Of the migraineurs, 27 (21%) developed the stroke during a migraine attack, a condition known as complicated migraine. According to IHS classification, complicated migraine occurs only in attacks of migraine with aura. This study, however, proves the IHS classification wrong, because 59% of the 27 strokes occurred during attacks of migraine without aura. Isolated homonymous hemianopia was significantly more common among stroke patients with migraine than among stroke patients without migraine (12% vs. 5%, P<0.05).

Comment: In my clinical experience, as in this study, complicated migraine is more common during attacks of migraine without aura than during migraine with aura. This finding suggests that such strokes are not a consequence of the mechanism of migraine aura going awry, as is generally assumed. In my opinion, they are, rather, due to runaway migraine attacks, in which excessive activation of the sympathetic nervous system (SNS) and dehydration increase the risk for ischemic stroke. Excessive SNS activation occurs because of prolonged, severe pain and results in arterial vasoconstriction and blood platelet activation. Dehydration that is due to lack of fluid intake, vomiting, and, sometimes, diarrhea increases stroke risk in the same way that excessive alcohol intake does.
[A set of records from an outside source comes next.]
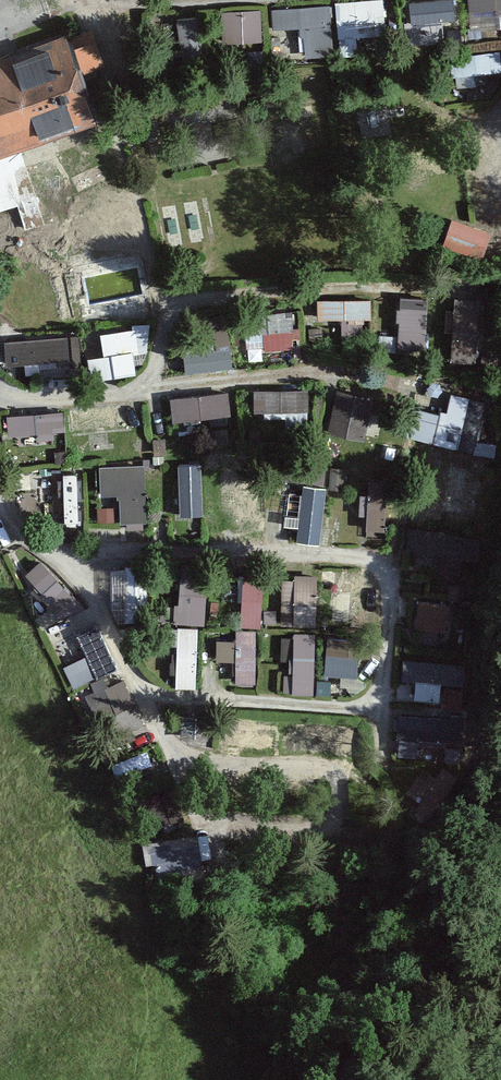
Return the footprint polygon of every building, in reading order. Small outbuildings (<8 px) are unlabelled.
[(335,3),(337,40),(339,40),(340,58),(358,57),(357,39),(386,37),(384,0),(380,0),(335,3)] [(409,4),(411,26),(456,21),(453,0),(445,0),(409,4)] [(470,33),(500,30),(500,0),(467,0),(470,33)] [(332,7),(272,11),(273,32),(299,30),(299,37),(303,41),(304,59),(335,57),(332,7)] [(261,11),(221,13),(222,45),(262,43),(261,11)] [(179,21),(184,62),(202,60),(198,19),(179,21)] [(0,60),(0,159),(97,124),(65,36),(0,60)] [(455,78),(500,76),(500,53),(454,55),(455,78)] [(493,235),(452,221),(443,247),(484,261),(493,235)] [(427,301),(400,299),(400,311),(397,311),(396,324),(399,324),(397,351),(425,353),(427,301)] [(371,300),(317,302),(317,322),(341,321),(341,338),(363,338),(362,321),(371,321),(371,300)] [(486,303),(454,301),(449,363),(481,366),(486,303)] [(292,312),(241,319),(246,352),(264,349),(264,353),(296,348),(292,312)] [(66,328),(7,330),(8,337),(66,335),(66,328)] [(104,359),(88,362),(91,383),(136,376),(133,356),(139,355),(135,331),(100,336),(104,359)] [(68,338),(4,343),(6,368),(70,362),(68,338)] [(231,349),(184,354),(186,375),(233,369),(231,349)] [(309,391),(254,392),(254,413),(309,413),(309,391)] [(373,399),(337,392),(328,436),(364,443),(373,399)] [(228,393),(169,401),(172,425),(231,418),(228,393)] [(439,416),(412,410),(406,439),(473,455),(485,404),(451,396),(447,415),(440,413),(439,416)] [(63,413),(6,417),(7,438),(65,433),(63,413)] [(145,465),(99,467),(100,498),(117,498),(117,501),(120,501),(121,525),(147,524),(145,465)] [(200,467),(177,468),(179,519),(203,518),(200,467)] [(39,531),(83,529),(81,469),(37,470),(39,531)] [(345,470),(331,469),(329,490),(343,491),(345,470)] [(387,479),(369,479),(367,537),(385,538),(387,479)] [(326,490),(303,487),(296,544),(319,547),(326,490)] [(114,509),(97,510),(98,524),(115,524),(114,509)] [(479,540),(413,532),(410,557),(476,566),(479,540)] [(63,620),(82,603),(41,559),(22,577),(63,620)] [(147,567),(121,568),(122,615),(148,615),(147,567)] [(207,569),(180,567),(179,606),(175,606),(174,626),(205,628),(207,569)] [(370,628),(372,577),(340,576),(338,627),(370,628)] [(264,580),(244,578),(240,628),(260,629),(264,580)] [(316,578),(294,578),(294,582),(281,581),(280,628),(316,628),(316,578)] [(452,608),(418,602),(413,629),(448,635),(452,608)] [(65,666),(76,687),(115,666),(88,619),(71,628),(86,654),(65,666)] [(198,630),(178,629),(175,690),(196,691),(198,630)] [(256,631),(235,631),(235,643),(217,643),(217,664),(235,664),(235,687),(256,687),(256,631)] [(316,635),(293,635),(292,696),(314,697),(316,635)] [(360,643),(328,640),(324,677),(357,680),(360,643)] [(462,666),(403,663),(402,684),(414,684),(413,701),(440,702),(441,685),(461,686),(462,666)] [(109,748),(148,724),(115,668),(75,692),(109,748)] [(461,720),(397,717),(396,741),(459,745),(461,720)] [(358,729),(288,727),(287,745),(357,748),(358,729)] [(456,780),(441,770),(435,778),(422,770),(406,794),(420,804),(411,816),(424,825),(456,780)] [(151,827),(181,826),(180,792),(150,793),(151,827)] [(145,844),(148,871),(200,864),(197,837),(145,844)]
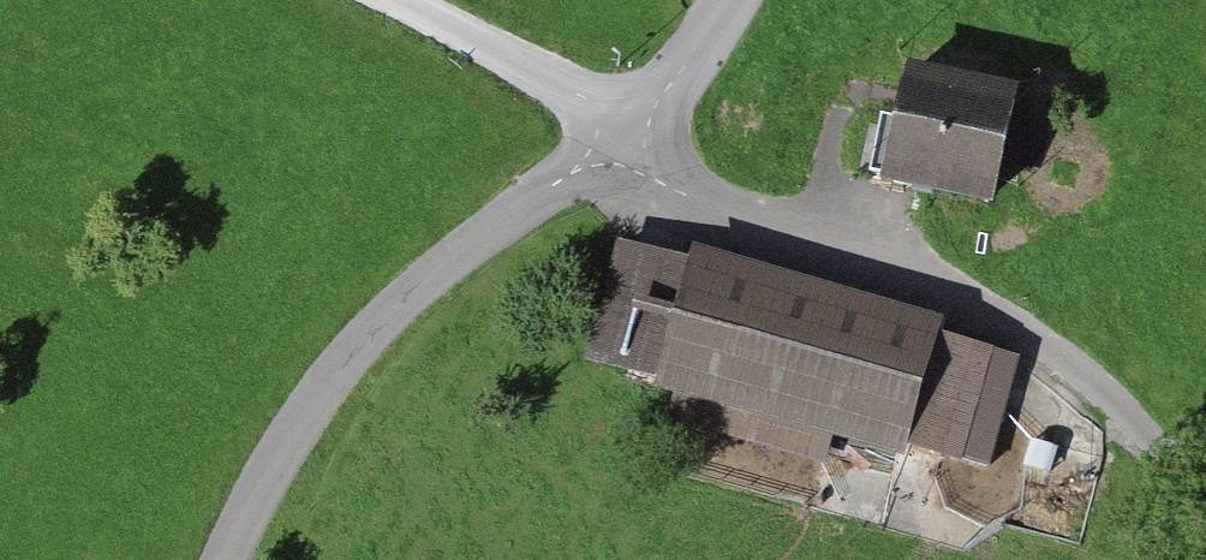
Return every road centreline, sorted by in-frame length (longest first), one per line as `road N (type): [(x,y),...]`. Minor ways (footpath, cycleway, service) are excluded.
road 1 (track): [(388,0),(573,92),(666,186),(928,278),(1035,334),(1116,404),(1205,505)]
road 2 (residential): [(726,0),(667,88),(435,271),(313,399),(227,559)]

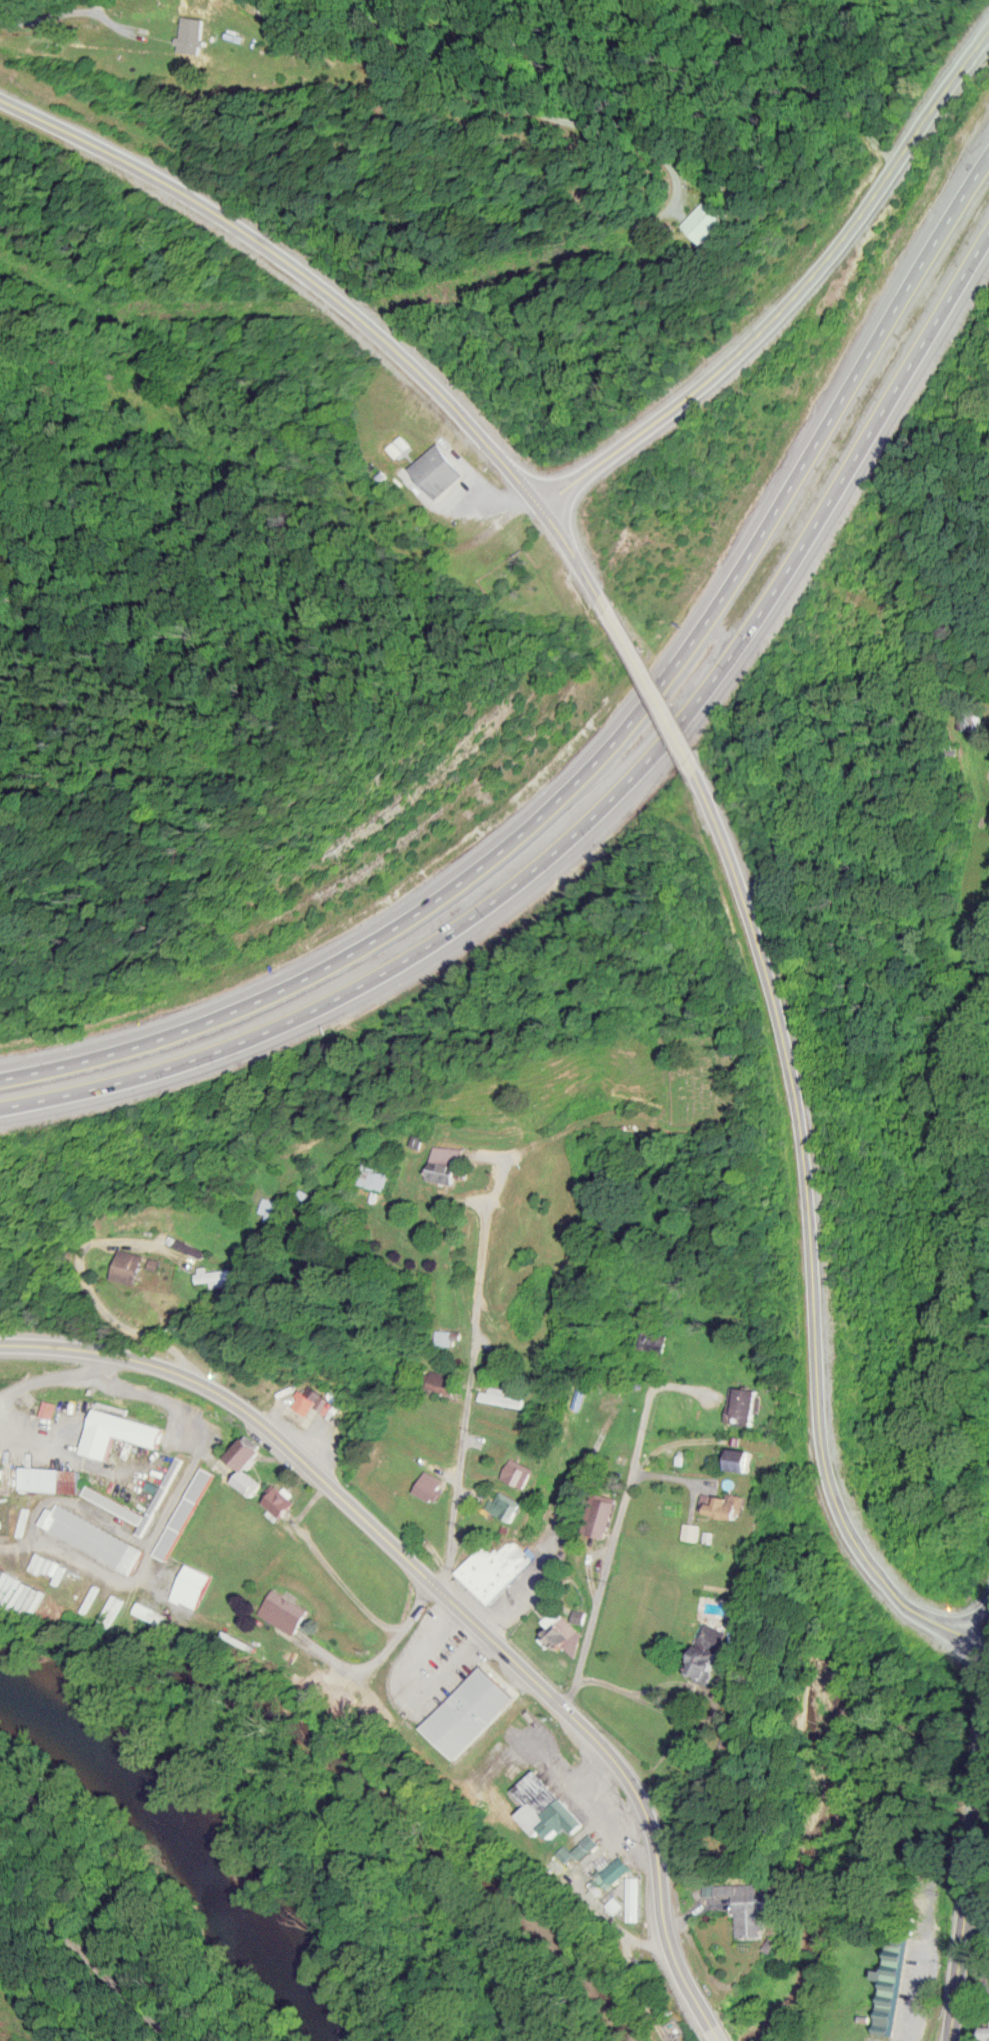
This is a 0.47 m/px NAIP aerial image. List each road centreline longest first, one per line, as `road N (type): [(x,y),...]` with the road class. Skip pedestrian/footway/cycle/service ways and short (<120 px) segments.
road 1 (motorway): [(988,145),(705,619),(625,729),(521,833),(379,939),(257,999),(141,1041),(0,1077)]
road 2 (motorway): [(0,1106),(113,1087),(191,1063),(373,985),(501,901),(609,807),(685,729),(749,643),(988,234)]
road 3 (primary): [(724,2040),(669,1946),(644,1807),(627,1773),(564,1703),(251,1412),(160,1364),(0,1342)]
road 4 (residential): [(212,423),(370,537),(433,555),(481,539),(675,411),(817,273),(988,28)]
road 5 (tertiary): [(988,1639),(902,1595),(869,1560),(832,1484),(819,1397),(811,1193),(792,1066),(755,923),(700,767)]
road 6 (tertiary): [(0,95),(151,170),(283,253),(371,322),(479,426),(606,594)]
road 7 (residential): [(445,1592),(494,1197)]
road 8 (primary): [(946,2040),(988,1688)]
road 9 (residential): [(564,1703),(647,1407)]
road 10 (residential): [(203,1383),(141,1303),(63,1263),(142,1236)]
road 11 (residential): [(132,2040),(0,1886)]
road 12 (tertiary): [(700,767),(654,667),(606,594)]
Stroke in complicated migraine typically involves the territory of the posterior cerebral artery, resulting in homonymous hemianopia (Headache 1990; 30:727), which in this study was more common in stroke patients with migraine than in those without migraine. The authors only briefly acknowledge this point, yet it is essential to understanding the mechanism of complicated migraine. The posterior cerebral artery may have more pronounced sympathetic innervation and, as a result, may be more strongly affected by SNS-induced vasoconstriction. The more pronounced sympathetic innervation may exist to compensate for decreased autoregulation at the microcirculatory level within the posterior lobes; this decreased autoregulation is known to make that brain region more vulnerable to hypertension-induced posterior leukoencephalopathy (see Spierings ELH. Acute and chronic hypertensive headache and hypertensive encephalopathy. Cephalalgia 2002; 22:in press).

— Egilius L.H. Spierings, MD, PhD

Dr. Spierings is Associate Clinical Professor of Neurology, Harvard Medical School and Brigham and Women's Hospital, Boston.

Published in Journal Watch Neurology March 8, 2002

Citation(s):

Milhaud D et al. Ischemic stroke and active migraine. Neurology 2001 Nov 27; 57:1805-11.